Convert the lines below into a JSON list of strings, one string per line, leaving out blank lines.

= Beginning of Section =

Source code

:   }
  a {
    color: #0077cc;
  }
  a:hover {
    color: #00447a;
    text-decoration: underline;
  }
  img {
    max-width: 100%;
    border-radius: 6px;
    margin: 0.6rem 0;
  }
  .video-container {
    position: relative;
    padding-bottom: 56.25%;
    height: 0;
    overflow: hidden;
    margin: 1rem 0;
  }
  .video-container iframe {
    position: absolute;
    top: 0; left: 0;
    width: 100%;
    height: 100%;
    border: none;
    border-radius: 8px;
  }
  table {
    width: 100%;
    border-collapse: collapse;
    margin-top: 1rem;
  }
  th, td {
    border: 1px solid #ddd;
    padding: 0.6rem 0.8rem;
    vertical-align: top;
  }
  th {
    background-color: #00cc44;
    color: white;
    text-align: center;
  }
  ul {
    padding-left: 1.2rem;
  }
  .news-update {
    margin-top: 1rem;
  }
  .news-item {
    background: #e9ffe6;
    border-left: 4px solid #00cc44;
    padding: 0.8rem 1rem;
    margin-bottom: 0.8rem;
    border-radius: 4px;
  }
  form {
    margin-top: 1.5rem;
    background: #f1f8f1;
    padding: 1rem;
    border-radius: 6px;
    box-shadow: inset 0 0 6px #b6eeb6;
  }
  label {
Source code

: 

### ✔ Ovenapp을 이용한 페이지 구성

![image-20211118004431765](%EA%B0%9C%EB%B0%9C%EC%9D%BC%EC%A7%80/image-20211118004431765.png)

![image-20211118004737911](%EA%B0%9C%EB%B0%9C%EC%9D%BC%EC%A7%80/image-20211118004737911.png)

= End of Section =

### [ANSWER SECTION]
[
  "Source code",
  ":   }",
  "  a {",
  "    color: #0077cc;",
  "  }",
  "  a:hover {",
  "    color: #00447a;",
  "    text-decoration: underline;",
  "  }",
  "  img {",
  "    max-width: 100%;",
  "    border-radius: 6px;",
  "    margin: 0.6rem 0;",
  "  }",
  "  .video-container {",
  "    position: relative;",
  "    padding-bottom: 56.25%;",
  "    height: 0;",
  "    overflow: hidden;",
  "    margin: 1rem 0;",
  "  }",
  "  .video-container iframe {",
  "    position: absolute;",
  "    top: 0; left: 0;",
  "    width: 100%;",
  "    height: 100%;",
  "    border: none;",
  "    border-radius: 8px;",
  "  }",
  "  table {",
  "    width: 100%;",
  "    border-collapse: collapse;",
  "    margin-top: 1rem;",
  "  }",
  "  th, td {",
  "    border: 1px solid #ddd;",
  "    padding: 0.6rem 0.8rem;",
  "    vertical-align: top;",
  "  }",
  "  th {",
  "    background-color: #00cc44;",
  "    color: white;",
  "    text-align: center;",
  "  }",
  "  ul {",
  "    padding-left: 1.2rem;",
  "  }",
  "  .news-update {",
  "    margin-top: 1rem;",
  "  }",
  "  .news-item {",
  "    background: #e9ffe6;",
  "    border-left: 4px solid #00cc44;",
  "    padding: 0.8rem 1rem;",
  "    margin-bottom: 0.8rem;",
  "    border-radius: 4px;",
  "  }",
  "  form {",
  "    margin-top: 1.5rem;",
  "    background: #f1f8f1;",
  "    padding: 1rem;",
  "    border-radius: 6px;",
  "    box-shadow: inset 0 0 6px #b6eeb6;",
  "  }",
  "  label {",
  "Source code",
  ": ",
  "### ✔ Ovenapp을 이용한 페이지 구성",
  "![image-20211118004431765](%EA%B0%9C%EB%B0%9C%EC%9D%BC%EC%A7%80/image-20211118004431765.png)",
  "![image-20211118004737911](%EA%B0%9C%EB%B0%9C%EC%9D%BC%EC%A7%80/image-20211118004737911.png)"
]